Thursday, November 27, 2014

THROWBACK THURSDAY: Happy Thanksgiving from 1942!

Happy Thanksgiving, music fiends!

This week's Throwback Thursday goes back to 1942, when a funny little musical ensemble called The Schnickelfritz Band appeared in this wacky little clip I found when looking for something else on the old Youtube,

This is what you call your basic "soundie," which was the music video of the 1940s.

I think you'll recognize the tune.

Behold this little gem, produced Sam Coslow and directed by Josef Bern:





So who are these Schnickelfritzers?

According to a column in The Winona Post up in Minnesota by a writer named Frances Edstrom, they were  the house band at a Winona joint called the Sugar Loaf Tavern, "near the intersection of Hwy. 43 and Homer Road in West Burns Valley."

Edstrom writes:


Schnickelfritz was the moniker adopted by Freddie Fisher, a musician originally from Iowa. Freddie and his band, a forerunner of the Spike Jones type of entertainers, combining music with comedy routines, some rather irreverent ...

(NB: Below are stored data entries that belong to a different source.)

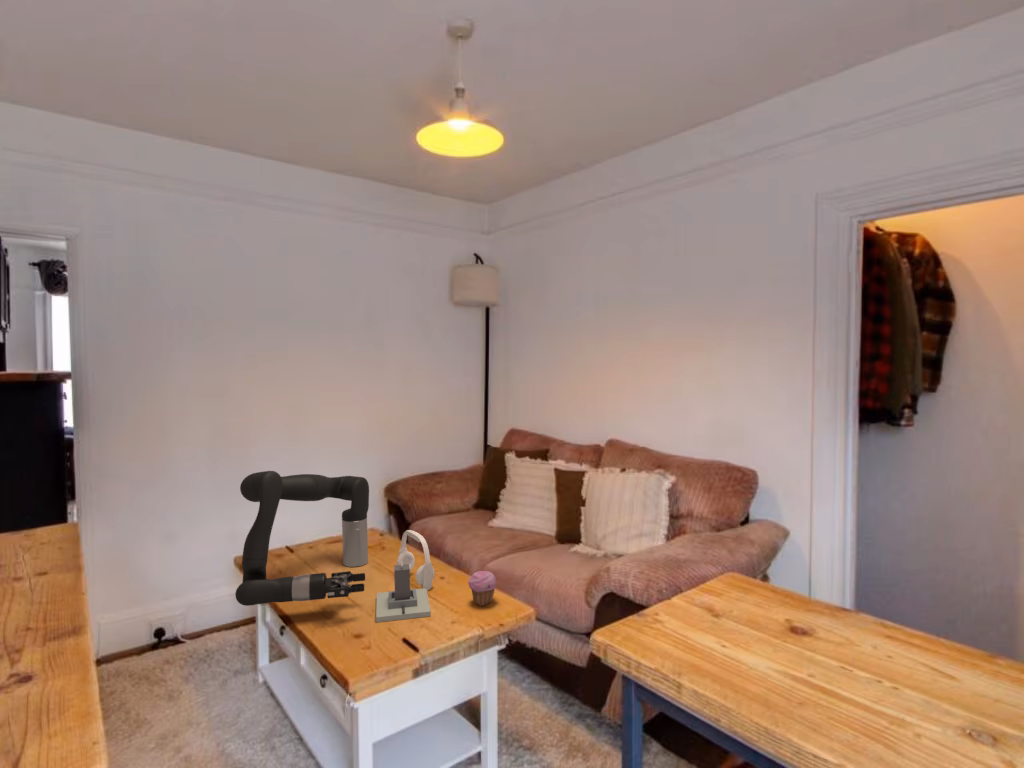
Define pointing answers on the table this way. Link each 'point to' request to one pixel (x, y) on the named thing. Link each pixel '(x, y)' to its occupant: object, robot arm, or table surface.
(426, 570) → the headset
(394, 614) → the charging dock
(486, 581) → the cupcake
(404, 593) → the charger block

Schnickelfritz and the band worked with New York agents, had a recording contract with Decca Records, and were billed as "America's Most Unsophisticated Band!" and "Still the Biggest Novelty Recording Attraction."

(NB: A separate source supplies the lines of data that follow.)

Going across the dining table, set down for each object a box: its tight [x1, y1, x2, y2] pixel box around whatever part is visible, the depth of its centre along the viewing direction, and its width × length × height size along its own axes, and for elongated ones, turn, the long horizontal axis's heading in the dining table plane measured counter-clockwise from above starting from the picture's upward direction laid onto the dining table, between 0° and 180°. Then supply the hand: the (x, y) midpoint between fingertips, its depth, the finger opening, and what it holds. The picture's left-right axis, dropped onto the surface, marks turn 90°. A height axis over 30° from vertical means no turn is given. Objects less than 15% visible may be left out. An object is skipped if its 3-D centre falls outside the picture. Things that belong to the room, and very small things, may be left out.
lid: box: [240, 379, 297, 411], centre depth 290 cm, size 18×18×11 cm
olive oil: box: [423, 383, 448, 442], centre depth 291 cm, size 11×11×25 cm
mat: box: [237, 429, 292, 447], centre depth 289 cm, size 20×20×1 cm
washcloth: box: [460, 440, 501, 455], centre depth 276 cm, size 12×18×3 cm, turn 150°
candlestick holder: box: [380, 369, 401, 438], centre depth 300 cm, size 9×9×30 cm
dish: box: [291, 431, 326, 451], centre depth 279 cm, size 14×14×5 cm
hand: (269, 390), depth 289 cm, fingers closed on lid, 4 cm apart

After some time, Schnickelfritz and his band moved up to St. Paul, where they played at the Midway ...  It was in St. Paul that an agent of singing and movie star Rudy Vallee caught the Schnickelfritz show. He brought Rudy to see the band, and they signed Schnickelfritz to a contract for a movie.

The band appeared in several movies, as well as "soundies."

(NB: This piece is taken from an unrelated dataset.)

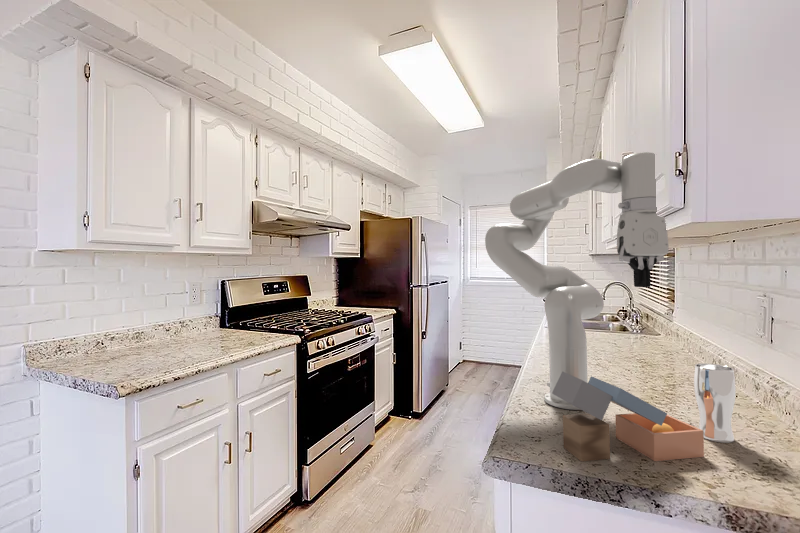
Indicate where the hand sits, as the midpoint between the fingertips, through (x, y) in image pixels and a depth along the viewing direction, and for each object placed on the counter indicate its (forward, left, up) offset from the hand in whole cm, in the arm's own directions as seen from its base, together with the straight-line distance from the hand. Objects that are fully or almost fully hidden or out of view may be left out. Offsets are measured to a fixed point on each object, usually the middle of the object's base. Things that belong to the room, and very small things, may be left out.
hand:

Fischer left Hollywood in the early '50s and moved to Aspen, Colorado, where, Edstrom said he "ran a novelty shop and played at the popular night club, the Red Onion."

xxxxxx

OK, that was the fun part of this post. Stop reading now if you don't want your Thanksgiving to be free of controversy and poltiics.

As for the song itself, it was a subject of controversy earlier this year when NPR did a story on its website about the minstrel show origins of the tune:

"There is simply no divorcing the song from the dozens of decades it was almost exclusively used for coming up with new ways to ridicule, and profit from, black people," writer Theodore R. Johnson wrote.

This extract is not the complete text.